### Dataset records
· · · · ·

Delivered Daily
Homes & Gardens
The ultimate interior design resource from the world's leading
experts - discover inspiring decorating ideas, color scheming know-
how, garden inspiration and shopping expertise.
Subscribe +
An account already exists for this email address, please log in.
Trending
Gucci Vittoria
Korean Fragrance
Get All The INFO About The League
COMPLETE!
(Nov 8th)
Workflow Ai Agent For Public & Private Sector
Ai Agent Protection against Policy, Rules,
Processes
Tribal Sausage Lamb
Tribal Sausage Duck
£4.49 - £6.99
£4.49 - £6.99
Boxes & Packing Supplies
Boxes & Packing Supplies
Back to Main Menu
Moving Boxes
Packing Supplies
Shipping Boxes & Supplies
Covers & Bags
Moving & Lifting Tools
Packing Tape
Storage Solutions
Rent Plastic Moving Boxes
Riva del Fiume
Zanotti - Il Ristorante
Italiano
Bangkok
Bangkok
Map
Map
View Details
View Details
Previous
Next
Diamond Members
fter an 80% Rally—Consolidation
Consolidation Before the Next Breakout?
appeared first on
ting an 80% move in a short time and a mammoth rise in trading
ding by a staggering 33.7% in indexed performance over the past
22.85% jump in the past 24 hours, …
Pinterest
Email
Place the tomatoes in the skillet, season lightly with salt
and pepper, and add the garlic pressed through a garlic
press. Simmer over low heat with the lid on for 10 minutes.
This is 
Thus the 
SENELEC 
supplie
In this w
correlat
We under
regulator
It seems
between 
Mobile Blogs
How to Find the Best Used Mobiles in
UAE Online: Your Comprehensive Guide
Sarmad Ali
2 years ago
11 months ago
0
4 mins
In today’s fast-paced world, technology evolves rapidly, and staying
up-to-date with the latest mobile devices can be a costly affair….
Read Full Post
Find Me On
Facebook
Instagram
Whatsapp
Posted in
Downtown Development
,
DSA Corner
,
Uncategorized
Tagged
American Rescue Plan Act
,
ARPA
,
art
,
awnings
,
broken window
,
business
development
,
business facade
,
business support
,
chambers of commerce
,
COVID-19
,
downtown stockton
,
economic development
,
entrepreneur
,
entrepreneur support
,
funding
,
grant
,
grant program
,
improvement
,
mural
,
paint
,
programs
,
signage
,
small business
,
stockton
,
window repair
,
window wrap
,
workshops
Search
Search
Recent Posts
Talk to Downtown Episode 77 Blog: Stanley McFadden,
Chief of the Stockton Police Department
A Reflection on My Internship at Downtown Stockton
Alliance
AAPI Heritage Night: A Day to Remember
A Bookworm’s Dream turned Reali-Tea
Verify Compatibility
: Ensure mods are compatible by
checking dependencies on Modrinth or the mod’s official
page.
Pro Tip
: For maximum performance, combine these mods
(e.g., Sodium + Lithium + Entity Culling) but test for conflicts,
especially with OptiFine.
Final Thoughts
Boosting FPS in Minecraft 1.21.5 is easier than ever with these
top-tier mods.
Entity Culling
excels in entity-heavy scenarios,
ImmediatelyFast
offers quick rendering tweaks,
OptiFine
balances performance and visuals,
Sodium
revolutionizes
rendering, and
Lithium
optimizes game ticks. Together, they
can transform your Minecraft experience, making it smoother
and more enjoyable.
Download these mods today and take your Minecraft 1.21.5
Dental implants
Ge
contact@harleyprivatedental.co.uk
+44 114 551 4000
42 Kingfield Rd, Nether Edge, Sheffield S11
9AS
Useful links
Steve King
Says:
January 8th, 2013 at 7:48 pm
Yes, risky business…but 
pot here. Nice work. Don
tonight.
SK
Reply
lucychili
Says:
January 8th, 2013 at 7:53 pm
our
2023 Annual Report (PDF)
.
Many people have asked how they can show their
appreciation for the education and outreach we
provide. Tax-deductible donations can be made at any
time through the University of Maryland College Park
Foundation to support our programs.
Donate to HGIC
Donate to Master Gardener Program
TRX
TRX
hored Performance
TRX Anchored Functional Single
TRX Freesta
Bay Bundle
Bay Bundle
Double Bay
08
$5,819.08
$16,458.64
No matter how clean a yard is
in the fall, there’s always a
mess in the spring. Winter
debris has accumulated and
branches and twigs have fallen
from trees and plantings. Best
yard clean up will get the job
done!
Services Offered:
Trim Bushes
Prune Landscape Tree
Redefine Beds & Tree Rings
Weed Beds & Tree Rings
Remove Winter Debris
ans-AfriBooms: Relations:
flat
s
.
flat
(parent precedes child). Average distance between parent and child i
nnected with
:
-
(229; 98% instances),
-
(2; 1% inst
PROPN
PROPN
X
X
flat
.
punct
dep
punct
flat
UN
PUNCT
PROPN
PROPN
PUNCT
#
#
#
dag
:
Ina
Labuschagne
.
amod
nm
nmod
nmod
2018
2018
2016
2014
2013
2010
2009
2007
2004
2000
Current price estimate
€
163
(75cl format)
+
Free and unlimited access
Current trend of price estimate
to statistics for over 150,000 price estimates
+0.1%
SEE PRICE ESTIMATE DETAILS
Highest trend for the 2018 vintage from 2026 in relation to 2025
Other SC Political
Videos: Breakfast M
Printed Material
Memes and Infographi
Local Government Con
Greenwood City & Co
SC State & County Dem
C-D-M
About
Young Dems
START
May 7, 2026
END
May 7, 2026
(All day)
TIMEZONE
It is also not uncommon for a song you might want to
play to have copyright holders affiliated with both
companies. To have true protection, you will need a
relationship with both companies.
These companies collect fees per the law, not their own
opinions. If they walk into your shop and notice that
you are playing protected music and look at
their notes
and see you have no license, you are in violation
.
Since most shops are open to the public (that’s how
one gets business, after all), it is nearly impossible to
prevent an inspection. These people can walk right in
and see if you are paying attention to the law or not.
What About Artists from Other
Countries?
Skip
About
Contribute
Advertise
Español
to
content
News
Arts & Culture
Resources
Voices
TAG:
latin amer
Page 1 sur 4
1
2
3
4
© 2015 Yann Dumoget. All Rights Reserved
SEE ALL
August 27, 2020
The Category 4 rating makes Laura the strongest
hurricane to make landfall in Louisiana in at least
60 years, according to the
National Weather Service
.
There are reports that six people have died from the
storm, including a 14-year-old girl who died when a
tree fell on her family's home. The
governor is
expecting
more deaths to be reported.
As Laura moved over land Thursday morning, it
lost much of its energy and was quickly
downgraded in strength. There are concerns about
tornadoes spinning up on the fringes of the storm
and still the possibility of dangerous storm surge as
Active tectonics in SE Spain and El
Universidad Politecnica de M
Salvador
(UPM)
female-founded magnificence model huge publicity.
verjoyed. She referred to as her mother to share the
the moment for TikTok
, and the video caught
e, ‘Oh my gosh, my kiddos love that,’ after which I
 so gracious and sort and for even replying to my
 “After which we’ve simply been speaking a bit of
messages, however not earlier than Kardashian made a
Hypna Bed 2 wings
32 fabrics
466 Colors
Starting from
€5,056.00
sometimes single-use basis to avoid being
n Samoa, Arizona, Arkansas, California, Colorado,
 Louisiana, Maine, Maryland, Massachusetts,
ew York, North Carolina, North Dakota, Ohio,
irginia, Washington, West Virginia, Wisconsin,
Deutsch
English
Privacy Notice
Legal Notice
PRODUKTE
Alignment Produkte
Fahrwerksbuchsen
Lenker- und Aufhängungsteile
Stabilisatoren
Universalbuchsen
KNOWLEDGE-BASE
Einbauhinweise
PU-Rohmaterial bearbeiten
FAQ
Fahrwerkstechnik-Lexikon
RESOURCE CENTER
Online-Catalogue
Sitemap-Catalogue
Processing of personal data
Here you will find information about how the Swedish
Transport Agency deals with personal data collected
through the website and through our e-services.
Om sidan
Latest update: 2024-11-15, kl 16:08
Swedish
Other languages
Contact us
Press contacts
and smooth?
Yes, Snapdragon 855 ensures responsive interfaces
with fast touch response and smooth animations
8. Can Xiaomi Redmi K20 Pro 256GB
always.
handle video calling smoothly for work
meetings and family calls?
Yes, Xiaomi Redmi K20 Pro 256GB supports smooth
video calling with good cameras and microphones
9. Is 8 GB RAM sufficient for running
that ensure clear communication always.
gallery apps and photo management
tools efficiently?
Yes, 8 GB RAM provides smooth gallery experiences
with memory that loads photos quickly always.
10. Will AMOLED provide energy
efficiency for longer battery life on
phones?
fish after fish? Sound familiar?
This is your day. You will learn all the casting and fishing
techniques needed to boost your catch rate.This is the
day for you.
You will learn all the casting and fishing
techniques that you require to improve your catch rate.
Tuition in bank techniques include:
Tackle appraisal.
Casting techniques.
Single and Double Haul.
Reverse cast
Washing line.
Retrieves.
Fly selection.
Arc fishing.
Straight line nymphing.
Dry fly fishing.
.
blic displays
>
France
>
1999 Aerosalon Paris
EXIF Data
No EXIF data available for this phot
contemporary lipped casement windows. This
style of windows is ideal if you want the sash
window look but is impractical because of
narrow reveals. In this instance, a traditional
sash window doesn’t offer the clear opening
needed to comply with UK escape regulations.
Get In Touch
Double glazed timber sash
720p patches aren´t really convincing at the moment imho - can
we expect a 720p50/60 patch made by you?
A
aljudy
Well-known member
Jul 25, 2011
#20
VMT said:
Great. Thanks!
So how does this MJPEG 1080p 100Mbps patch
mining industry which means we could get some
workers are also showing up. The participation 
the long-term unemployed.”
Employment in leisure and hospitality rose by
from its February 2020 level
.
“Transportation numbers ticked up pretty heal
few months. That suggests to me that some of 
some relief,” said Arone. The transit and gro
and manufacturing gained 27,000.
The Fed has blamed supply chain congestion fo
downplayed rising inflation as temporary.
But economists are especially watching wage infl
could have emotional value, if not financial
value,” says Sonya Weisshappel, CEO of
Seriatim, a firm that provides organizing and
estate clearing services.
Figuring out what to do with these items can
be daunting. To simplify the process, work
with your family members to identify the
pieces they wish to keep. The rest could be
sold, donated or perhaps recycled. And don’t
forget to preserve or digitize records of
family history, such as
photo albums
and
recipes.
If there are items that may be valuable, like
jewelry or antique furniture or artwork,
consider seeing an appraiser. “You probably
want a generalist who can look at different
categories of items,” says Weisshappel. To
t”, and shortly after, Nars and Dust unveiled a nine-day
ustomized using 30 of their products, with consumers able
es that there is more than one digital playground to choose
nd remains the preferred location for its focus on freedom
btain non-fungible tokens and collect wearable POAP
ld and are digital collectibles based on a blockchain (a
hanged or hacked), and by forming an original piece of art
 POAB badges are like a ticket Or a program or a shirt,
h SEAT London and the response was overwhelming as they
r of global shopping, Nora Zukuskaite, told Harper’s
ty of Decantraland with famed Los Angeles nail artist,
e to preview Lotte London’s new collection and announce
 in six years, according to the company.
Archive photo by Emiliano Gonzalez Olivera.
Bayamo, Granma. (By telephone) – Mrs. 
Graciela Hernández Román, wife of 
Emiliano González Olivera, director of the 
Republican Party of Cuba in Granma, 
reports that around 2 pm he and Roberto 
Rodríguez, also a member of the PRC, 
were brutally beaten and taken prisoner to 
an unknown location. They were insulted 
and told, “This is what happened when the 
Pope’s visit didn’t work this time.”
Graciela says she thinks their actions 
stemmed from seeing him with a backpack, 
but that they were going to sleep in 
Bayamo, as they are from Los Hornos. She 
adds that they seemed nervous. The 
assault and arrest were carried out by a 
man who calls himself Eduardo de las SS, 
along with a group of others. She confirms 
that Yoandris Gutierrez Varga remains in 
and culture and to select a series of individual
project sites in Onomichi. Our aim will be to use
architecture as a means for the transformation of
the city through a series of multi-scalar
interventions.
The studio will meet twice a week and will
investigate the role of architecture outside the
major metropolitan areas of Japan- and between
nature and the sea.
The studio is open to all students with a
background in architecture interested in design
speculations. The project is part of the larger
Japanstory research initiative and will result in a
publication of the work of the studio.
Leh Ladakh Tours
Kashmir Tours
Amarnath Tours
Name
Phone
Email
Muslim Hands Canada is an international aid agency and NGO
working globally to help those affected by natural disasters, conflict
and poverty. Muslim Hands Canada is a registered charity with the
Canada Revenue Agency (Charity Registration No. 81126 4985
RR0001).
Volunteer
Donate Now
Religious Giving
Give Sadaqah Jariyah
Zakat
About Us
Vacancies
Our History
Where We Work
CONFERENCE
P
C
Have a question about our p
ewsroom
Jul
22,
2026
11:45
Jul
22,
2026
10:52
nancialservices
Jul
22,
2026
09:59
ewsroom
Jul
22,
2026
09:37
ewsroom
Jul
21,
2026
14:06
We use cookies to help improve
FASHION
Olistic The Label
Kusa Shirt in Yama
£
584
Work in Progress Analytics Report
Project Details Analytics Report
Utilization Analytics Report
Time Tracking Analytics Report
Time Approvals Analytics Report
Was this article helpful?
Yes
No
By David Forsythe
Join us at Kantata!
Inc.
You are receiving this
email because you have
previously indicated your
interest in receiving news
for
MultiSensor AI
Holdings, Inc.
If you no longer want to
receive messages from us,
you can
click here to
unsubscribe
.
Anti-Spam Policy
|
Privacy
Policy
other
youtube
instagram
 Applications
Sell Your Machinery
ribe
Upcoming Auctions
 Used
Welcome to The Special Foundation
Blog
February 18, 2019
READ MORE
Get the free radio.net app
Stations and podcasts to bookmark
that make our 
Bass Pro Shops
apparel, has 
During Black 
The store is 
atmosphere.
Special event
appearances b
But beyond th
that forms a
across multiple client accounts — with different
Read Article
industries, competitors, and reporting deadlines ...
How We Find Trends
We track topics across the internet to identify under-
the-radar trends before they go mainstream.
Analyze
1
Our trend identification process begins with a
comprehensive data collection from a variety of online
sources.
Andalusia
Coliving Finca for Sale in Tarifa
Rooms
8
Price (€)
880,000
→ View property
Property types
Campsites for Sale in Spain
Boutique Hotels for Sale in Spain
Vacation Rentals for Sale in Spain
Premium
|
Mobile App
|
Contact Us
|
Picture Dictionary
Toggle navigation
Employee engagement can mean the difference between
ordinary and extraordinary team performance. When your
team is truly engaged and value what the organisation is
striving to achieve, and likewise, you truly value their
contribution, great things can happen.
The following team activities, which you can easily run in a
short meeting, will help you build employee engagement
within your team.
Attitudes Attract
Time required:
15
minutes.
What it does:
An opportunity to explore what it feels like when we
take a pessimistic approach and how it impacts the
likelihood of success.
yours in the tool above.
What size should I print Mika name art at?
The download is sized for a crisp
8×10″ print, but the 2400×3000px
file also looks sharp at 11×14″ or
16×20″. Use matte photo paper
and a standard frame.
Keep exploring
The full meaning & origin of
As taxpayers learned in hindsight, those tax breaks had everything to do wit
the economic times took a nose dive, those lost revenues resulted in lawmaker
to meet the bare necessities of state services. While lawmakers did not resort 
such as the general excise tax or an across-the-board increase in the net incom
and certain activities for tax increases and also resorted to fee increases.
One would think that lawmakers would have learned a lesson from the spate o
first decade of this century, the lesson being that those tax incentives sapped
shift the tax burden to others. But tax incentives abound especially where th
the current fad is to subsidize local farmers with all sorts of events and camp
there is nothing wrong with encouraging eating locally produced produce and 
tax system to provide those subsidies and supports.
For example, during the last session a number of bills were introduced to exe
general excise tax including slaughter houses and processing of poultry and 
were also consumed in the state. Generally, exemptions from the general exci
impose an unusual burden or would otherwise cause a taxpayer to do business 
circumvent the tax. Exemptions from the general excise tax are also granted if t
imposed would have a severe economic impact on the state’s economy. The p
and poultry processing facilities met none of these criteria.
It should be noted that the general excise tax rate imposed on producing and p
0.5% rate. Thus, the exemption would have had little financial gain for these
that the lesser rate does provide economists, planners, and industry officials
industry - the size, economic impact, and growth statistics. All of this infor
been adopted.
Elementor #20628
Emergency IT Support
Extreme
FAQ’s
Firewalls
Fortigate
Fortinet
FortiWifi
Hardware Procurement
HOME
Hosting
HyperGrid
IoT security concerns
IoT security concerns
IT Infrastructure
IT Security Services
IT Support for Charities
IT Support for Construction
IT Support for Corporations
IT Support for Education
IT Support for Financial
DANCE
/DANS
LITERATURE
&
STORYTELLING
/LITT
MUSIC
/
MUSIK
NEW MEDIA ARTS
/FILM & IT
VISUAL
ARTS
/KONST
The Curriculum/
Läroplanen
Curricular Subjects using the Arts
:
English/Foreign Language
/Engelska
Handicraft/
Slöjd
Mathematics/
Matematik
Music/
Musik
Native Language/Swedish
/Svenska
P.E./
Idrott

· · · · ·

When you reach the line with "hurricane to make" in the records above, start writing out lines exactly, and stop once the line with "e, ‘Oh my gosh, my" has been written; include nothing else.

hurricane to make landfall in Louisiana in at least
60 years, according to the
National Weather Service
.
There are reports that six people have died from the
storm, including a 14-year-old girl who died when a
tree fell on her family's home. The
governor is
expecting
more deaths to be reported.
As Laura moved over land Thursday morning, it
lost much of its energy and was quickly
downgraded in strength. There are concerns about
tornadoes spinning up on the fringes of the storm
and still the possibility of dangerous storm surge as
Active tectonics in SE Spain and El
Universidad Politecnica de M
Salvador
(UPM)
female-founded magnificence model huge publicity.
verjoyed. She referred to as her mother to share the
the moment for TikTok
, and the video caught
e, ‘Oh my gosh, my kiddos love that,’ after which I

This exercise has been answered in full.